_Data listing_:
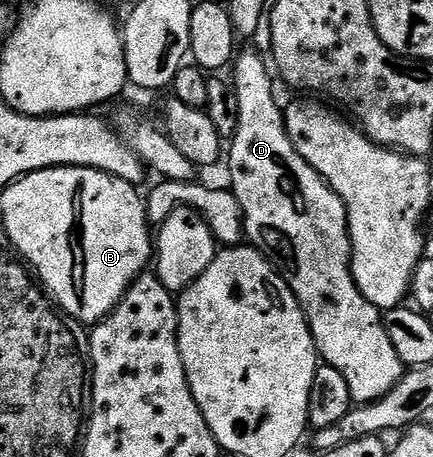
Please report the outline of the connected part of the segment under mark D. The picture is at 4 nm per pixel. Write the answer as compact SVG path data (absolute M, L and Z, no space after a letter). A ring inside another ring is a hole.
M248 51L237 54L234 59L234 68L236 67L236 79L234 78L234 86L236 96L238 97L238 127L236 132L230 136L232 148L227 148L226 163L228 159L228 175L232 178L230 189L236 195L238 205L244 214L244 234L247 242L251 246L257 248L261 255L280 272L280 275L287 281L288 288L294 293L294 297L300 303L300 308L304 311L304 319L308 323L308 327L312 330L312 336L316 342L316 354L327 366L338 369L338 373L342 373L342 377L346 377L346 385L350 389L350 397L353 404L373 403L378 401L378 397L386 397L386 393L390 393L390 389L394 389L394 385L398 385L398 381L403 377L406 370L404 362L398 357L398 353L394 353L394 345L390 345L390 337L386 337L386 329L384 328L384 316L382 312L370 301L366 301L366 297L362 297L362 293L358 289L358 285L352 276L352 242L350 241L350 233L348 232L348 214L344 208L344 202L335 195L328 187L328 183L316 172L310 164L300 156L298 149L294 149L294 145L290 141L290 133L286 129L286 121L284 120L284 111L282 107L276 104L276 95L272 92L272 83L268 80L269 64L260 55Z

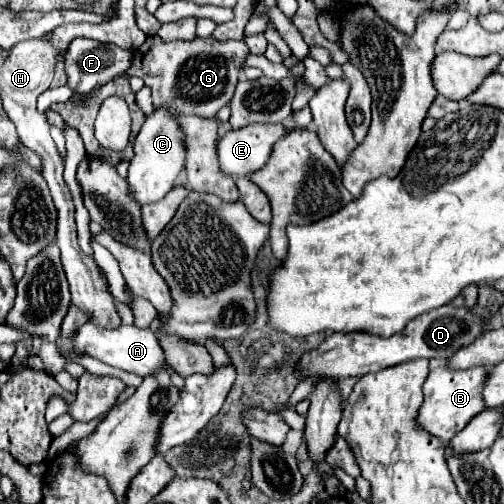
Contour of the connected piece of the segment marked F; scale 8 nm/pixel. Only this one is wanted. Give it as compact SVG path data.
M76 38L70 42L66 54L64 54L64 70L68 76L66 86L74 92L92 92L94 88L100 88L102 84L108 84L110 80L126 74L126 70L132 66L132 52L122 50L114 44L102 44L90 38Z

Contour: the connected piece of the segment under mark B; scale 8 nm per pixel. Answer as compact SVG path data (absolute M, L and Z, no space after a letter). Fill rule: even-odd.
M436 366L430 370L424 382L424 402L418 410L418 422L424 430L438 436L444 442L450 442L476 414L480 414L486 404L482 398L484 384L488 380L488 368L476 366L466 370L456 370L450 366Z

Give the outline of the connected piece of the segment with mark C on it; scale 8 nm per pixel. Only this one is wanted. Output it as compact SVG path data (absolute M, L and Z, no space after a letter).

_Task goal_: Exactly as they stand, set down all of the entries above, minus every picture.

_Problem solution_:
Please report the outline of the connected part of the segment under mark D. The picture is at 4 nm per pixel. Write the answer as compact SVG path data (absolute M, L and Z, no space after a letter). A ring inside another ring is a hole.
M248 51L237 54L234 59L234 68L236 67L236 79L234 78L234 86L236 96L238 97L238 127L236 132L230 136L232 148L227 148L226 163L228 159L228 175L232 178L230 189L236 195L238 205L244 214L244 234L247 242L251 246L257 248L261 255L280 272L280 275L287 281L288 288L294 293L294 297L300 303L300 308L304 311L304 319L308 323L308 327L312 330L312 336L316 342L316 354L327 366L338 369L338 373L342 373L342 377L346 377L346 385L350 389L350 397L353 404L373 403L378 401L378 397L386 397L386 393L390 393L390 389L394 389L394 385L398 385L398 381L403 377L406 370L404 362L398 357L398 353L394 353L394 345L390 345L390 337L386 337L386 329L384 328L384 316L382 312L370 301L366 301L366 297L362 297L362 293L358 289L358 285L352 276L352 242L350 241L350 233L348 232L348 214L344 208L344 202L335 195L328 187L328 183L316 172L310 164L300 156L298 149L294 149L294 145L290 141L290 133L286 129L286 121L284 120L284 111L282 107L276 104L276 95L272 92L272 83L268 80L269 64L260 55Z

Contour of the connected piece of the segment marked F; scale 8 nm/pixel. Only this one is wanted. Give it as compact SVG path data.
M76 38L70 42L66 54L64 54L64 70L68 76L66 86L74 92L92 92L94 88L100 88L102 84L108 84L110 80L126 74L126 70L132 66L132 52L122 50L114 44L102 44L90 38Z

Contour: the connected piece of the segment under mark B; scale 8 nm per pixel. Answer as compact SVG path data (absolute M, L and Z, no space after a letter). Fill rule: even-odd.
M436 366L430 370L424 382L424 402L418 410L418 422L424 430L438 436L444 442L450 442L476 414L480 414L486 404L482 398L484 384L488 380L488 368L476 366L466 370L456 370L450 366Z

Give the outline of the connected piece of the segment with mark C on it; scale 8 nm per pixel. Only this one is wanted. Output it as compact SVG path data (absolute M, L and Z, no space after a letter).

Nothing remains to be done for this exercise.